Tight gas reservoirs normally have production problems due to very low matrix permeability and different damage mechanisms during well drilling, completion, stimulation and production (Dusseault, 1993). The low permeability gas reservoirs can be subject to different damage mechanisms such as mechanical damage to formation rock, plugging of natural fractures by invasion of mud solid particles, permeability reduction around wellbore as a result of filtrate invasion, clay swelling, liquid phase trapping, etc (Holditch, 1979).
In general, for tight sand gas reservoirs, average pore throat radius might be very small and therefore it may create tremendous amounts of capillary forces. Capillary forces cause the spontaneous imbibition of a wetting liquid (in this case water) in the porous medium in the absence of external forces such as a hydraulic gradient (Bennion and Brent, 2005). This causes significantly high critical water saturation (Bennion et al., 2006). Two forces drive capillary flow (Adamson and Gast, 1997). The first is the reduction in the surface free energy by the wetting of the hydrophilic surface (wettability). In hydraulic fracturing, water in the fracturing fluid wets the surface of the pores in the rock, resulting in a decrease in the surface free energy of the pores. The other force that drives capillary flow is the capillary pressure.

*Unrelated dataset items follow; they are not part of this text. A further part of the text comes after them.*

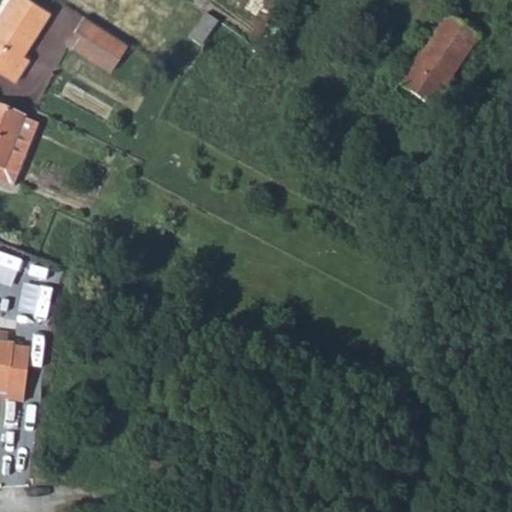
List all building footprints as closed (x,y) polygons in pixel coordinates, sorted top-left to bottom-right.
[(27,0),(11,0),(0,18),(0,75),(15,85),(29,63),(25,60),(52,16),(27,0)] [(188,39),(200,46),(218,21),(206,13),(188,39)] [(446,16),(399,86),(430,107),(477,37),(446,16)] [(112,72),(128,46),(84,18),(76,32),(81,35),(72,48),(112,72)] [(0,186),(8,190),(34,125),(0,112),(0,186)] [(0,343),(0,393),(6,395),(5,404),(22,406),(31,354),(13,350),(13,345),(0,343)]
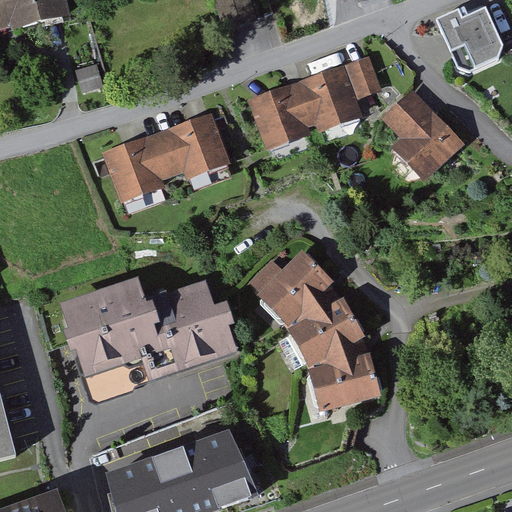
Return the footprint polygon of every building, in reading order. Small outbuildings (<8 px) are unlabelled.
[(0,0),(0,31),(70,15),(65,0),(0,0)] [(258,21),(252,0),(225,0),(233,28),(258,21)] [(467,25),(446,35),(460,70),(474,64),(484,87),(509,77),(511,65),(493,26),(471,36),(467,25)] [(369,64),(250,105),(268,155),(310,140),(308,135),(318,131),(320,136),(365,121),(361,108),(382,101),(369,64)] [(424,188),(463,149),(412,99),(387,124),(405,141),(391,154),(424,188)] [(212,118),(102,157),(120,206),(162,191),(160,186),(188,176),(190,181),(230,167),(212,118)] [(366,342),(344,304),(335,289),(306,257),(283,277),(275,267),(251,288),(290,335),(312,373),(321,415),(382,401),(373,359),(366,342)] [(138,283),(59,310),(84,383),(143,363),(151,385),(237,356),(212,284),(146,306),(138,283)] [(0,465),(18,461),(0,392),(0,465)] [(98,459),(118,511),(240,511),(262,504),(226,411),(98,459)] [(11,511),(63,511),(58,495),(11,511)]
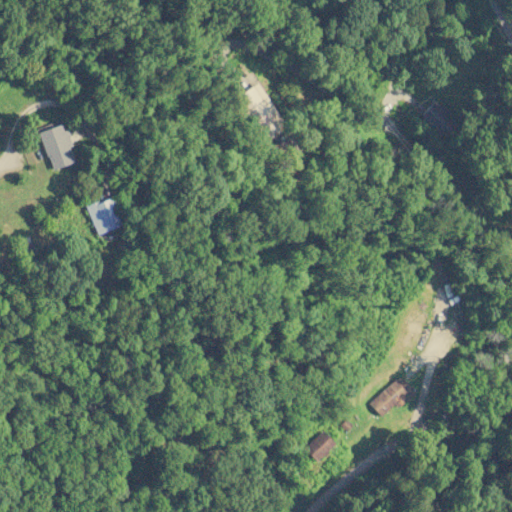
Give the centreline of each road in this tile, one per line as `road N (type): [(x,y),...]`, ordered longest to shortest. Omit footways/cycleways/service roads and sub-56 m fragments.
road 1 (residential): [(309,511),(380,449),(457,409),(511,351)]
road 2 (residential): [(0,166),(14,121),(48,103),(71,112),(99,155),(101,188)]
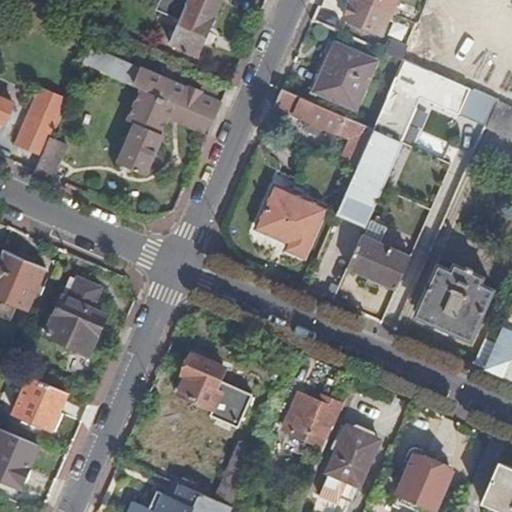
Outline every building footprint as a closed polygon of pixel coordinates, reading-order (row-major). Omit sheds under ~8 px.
[(223,0),(189,0),(171,44),(198,56),(223,0)] [(396,15),(362,0),(354,0),(346,18),(382,35),(389,20),(393,21),(396,15)] [(362,0),(396,15),(399,9),(394,6),(397,0),(362,0)] [(393,40),(387,53),(402,59),(404,54),(407,48),(408,46),(393,40)] [(316,90),(357,109),(377,63),(337,45),(316,90)] [(144,89),(215,120),(222,104),(202,95),(203,92),(191,86),(190,90),(91,48),(84,64),(144,89)] [(407,48),(404,54),(412,57),(414,51),(407,48)] [(398,77),(424,89),(459,104),(467,88),(405,60),(398,77)] [(374,131),(400,143),(424,89),(398,77),(374,131)] [(169,118),(209,135),(215,120),(144,89),(129,121),(136,124),(120,162),(147,174),(165,136),(162,134),(169,118)] [(283,90),(276,107),(336,134),(344,116),(283,90)] [(485,108),(490,98),(475,91),(471,102),(485,108)] [(0,121),(5,124),(14,104),(0,97),(0,121)] [(511,107),(497,101),(485,127),(511,138),(511,107)] [(336,134),(351,140),(357,122),(344,116),(336,134)] [(341,161),(358,168),(374,131),(357,122),(351,140),(341,161)] [(358,168),(338,215),(365,227),(402,143),(400,143),(374,131),(358,168)] [(22,148),(43,158),(49,144),(27,135),(22,148)] [(43,158),(36,173),(53,181),(68,145),(52,138),(49,144),(43,158)] [(289,251),(306,258),(326,210),(276,187),(258,229),(292,244),(289,251)] [(350,269),(399,290),(413,258),(382,245),(390,228),(373,221),(365,238),(364,237),(350,269)] [(3,255),(0,262),(0,298),(29,311),(48,269),(5,251),(3,255)] [(430,323),(459,336),(461,331),(475,337),(495,290),(482,284),(484,278),(474,272),(474,270),(468,267),(466,269),(455,264),(453,271),(439,265),(419,312),(432,318),(430,323)] [(93,310),(102,289),(80,279),(73,292),(67,289),(48,335),(91,354),(107,316),(93,310)] [(116,295),(102,289),(93,310),(107,316),(116,295)] [(487,370),(505,378),(511,362),(511,314),(487,370)] [(182,394),(217,410),(225,391),(219,388),(227,370),(194,355),(184,376),(189,378),(182,394)] [(69,393),(31,376),(15,413),(47,428),(54,411),(60,413),(69,393)] [(326,447),(335,427),(331,425),(338,409),(323,402),(302,394),(286,431),(326,447)] [(323,402),(338,409),(341,403),(325,396),(323,402)] [(54,411),(47,428),(53,430),(60,413),(54,411)] [(361,486),(382,441),(350,426),(330,473),(331,473),(321,496),(338,504),(340,503),(343,498),(352,502),(360,486),(361,486)] [(41,446),(3,429),(0,436),(0,479),(22,489),(41,446)] [(234,508),(261,448),(243,440),(217,501),(232,507),(234,508)] [(418,456),(414,464),(430,472),(434,463),(418,456)] [(317,469),(320,461),(313,458),(310,466),(317,469)] [(430,472),(414,464),(395,507),(405,511),(436,511),(454,472),(451,469),(450,465),(441,461),(434,463),(430,472)] [(503,511),(511,511),(511,467),(501,462),(484,503),(503,511)] [(183,486),(176,483),(170,496),(178,500),(183,486)] [(178,500),(170,496),(159,491),(150,510),(154,511),(229,511),(232,507),(217,501),(183,486),(178,500)]
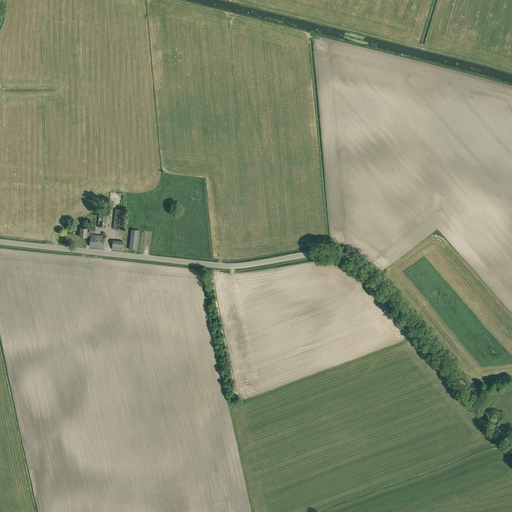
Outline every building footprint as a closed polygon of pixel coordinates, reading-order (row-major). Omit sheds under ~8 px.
[(124,230),(126,210),(115,209),(113,229),(124,230)] [(98,227),(106,228),(106,221),(108,212),(99,211),(99,214),(96,213),(95,223),(98,224),(98,227)] [(87,228),(80,228),(79,236),(90,237),(91,234),(91,232),(89,232),(87,231),(87,228)] [(140,230),(132,229),(129,249),(137,250),(140,230)] [(90,237),(89,246),(104,247),(105,236),(91,234),(90,237)] [(122,250),(123,241),(113,240),(112,249),(122,250)]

Tight gas reservoirs might be different in term of initial water saturation (Swi) compared with critical water saturation (Swc), depending on the geological time of gas migration to the reservoir. Initial water saturation might be normal, or in some cases sub-normal (Swi less than Swc) due to water phase vaporization into the gas phase (Bennion and Thomas, 1996). The initial water saturation might also be more than Swc if the hydrocarbon trap is created during or after the gas migration time. A sub-normal initial water saturation in tight gas reservoirs can provide higher relative permeability for the gas phase (effective permeability close to absolute permeability), and therefore relatively higher well productivity (Bennion and Brent, 2005).